Research and Projects

I am currently working as research scientist at Nous Research. Previously, I defended my PhD thesis on summarization of multimodal presentations with language models, prepared at Centrale Supélec (Université Paris-Saclay) under the supervision of Frédéric Dufaux and Camille Guinaudeau.

Tools

During my PhD, I developed multiple tools to process and study the summarization of multimodal presentations by leveraging their structure. I packaged some of those tools in a github repo, including methods for slide extraction from presentation records, speech recognition, and the construction of a structured multimodal representation, a cost-effective multimodal input for VLMs.

Publications

Théo Gigant, Camille Guinaudeau, Frédéric Dufaux. Summarization of Multimodal Presentations with Vision-Language Models: Study of the Effect of Modalities and Structure. Preprint, 2025, [PDF]
Théo Gigant, Camille Guinaudeau, Marc Décombas, Frédéric Dufaux. Mitigating the Impact of Reference Quality on Evaluation of Summarization Systems with Reference-Free Metrics. In Proceedings of the Conference on Empirical Methods in Natural Language Processing, Miami, 2024, [PDF] [blog] [code]
Théo Gigant, Frédéric Dufaux, Camille Guinaudeau, Marc Décombas. TIB: A Dataset for Abstractive Summarization of Long Multimodal Videoconference Records. In Proceedings of the 20th International Conference on Content-based Multimedia Indexing, Orléans, 2023, [PDF] [blog]

In 2022 I participated in the preprocessing of several datasets as part of the BigScience Research Workshop, which resulted in two publications:

Le Scao, Teven, et al. Bloom: A 176b-parameter open-access multilingual language model. 2022, [PDF]
Fries, Jason, et al. Bigbio: A framework for data-centric biomedical natural language processing. In Thirty-sixth Conference on Neural Information Processing Systems Datasets and Benchmarks Track, 2022, [PDF]

Other Projects

My blog: Where I am sharing some insights on my own research, as well as some reflections and opinions about Natural Language Processing, Computer Vision and Artificial Intelligence.
Whisper Medium Romanian (December 2022): State-of-the-art speech recognition model for Romanian, trained for the Whisper Fine-Tuning Event.

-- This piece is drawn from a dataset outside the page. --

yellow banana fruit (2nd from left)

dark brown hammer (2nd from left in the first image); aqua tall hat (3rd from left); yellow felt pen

First in the leaderboard for Romanian ASR.
Old Book Illustrations Dataset (July 2022): Collection of 4172 public domain illustrations scanned from old books, collected from the Old Book Illustrations website with their agreement.
WikiArt diffusion mini (May 2022): As part of HuggingFace’s HugGAN challenge, I worked on a distilled latent diffusion model for text-conditionned image generation trained on the WikiArt dataset of pieces of visual art.
Romanian Wav2Vec2 (February 2022): Speech recognition model for Romanian, trained for the Robust Speech Recognition Challenge. First in the leaderboard for Romanian ASR.
T5-VAE (July 2021): Project for the Flax/JAX community week, that combines a T5 transformer model with a variational autoencoder to learn smooth latent spaces for texts.